Upstairs now to our business meeting, still massaging our way toward Kate’s retirement, getting comfortable with the financial side and with our new life.  Not long now.

On Defining Maturity

Fall                                            Full Harvest Moon

Three lily beds planted, topped with a serving of tiny yellow daffodil bulbs.  I realized today that planting bulbs in the metaphoric equivalent of maturity.  Putting lily corms in the ground in autumn to produce flowers in June, July and August of 2011 defines delayed gratification.  So.  There.  In spite of my personal measure of maturity–did I get a napkin the first time I went through the line–I seem have passed a different test.  Gotta make it before I hit 65.
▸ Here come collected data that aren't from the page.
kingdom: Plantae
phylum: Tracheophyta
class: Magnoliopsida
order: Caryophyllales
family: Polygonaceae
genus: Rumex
Kona helped.  She chased down marauding chipmunks and rodney danger squirrel.

Kate’s off at work, each evening a chip closer to retirement.  I’m about to head on the treadmill for a late work out.  Watching Ghost Writer now.  Pretty good.

Harvest Moon, For Me and My Gal

Fall                                               Full Harvest Moon

What a great moon in the southern sky.  As I drove back from St. Paul, after sheepshead, the night had grown chill.

On the way in the full harvest moon hung high in the east behind a scrim of cirrus clouds, casting a pale circle, surrounding itself in a nimbus of moonlight.  On the east, the full harvest moon, and on the west, the skyline of downtown against the late twilight sky.  Skylines have their own beauty, a fragile outline in light of daytime sturdy buildings.

We had a sixth tonight at sheepshead, a friend of Roy’s in from Appleton, Wisconsin.  The dealer sat out and we played our usual five man game.  Dick Rice came away the big winner.

Weekend Delights

Fall                            Waxing Harvest Moon

Ah, the weekend.  It came just in time for me this week.  Much to do and now some calm, free time in which to do it.

Ray, the Andover senior who mows our yard, raked leaves on Thursday, so I have bags o’ mulch sitting on the patio.  It’s way better than seed-filled hay.  Wish I could find some marsh hay, but the leaves will work well, too.

Bulbs today.  Kate and I plan to discuss bulb placement, then I’m going to go to work.  Also this weekend, writing the future of liberal thought, or Liberalism:  III.  Lots of ideas swirling around, gonna have to corral’em and find homes for them in a structure that makes some kind of sense.  Looking forward to that.

Writing always pulls me in, usually makes me happy.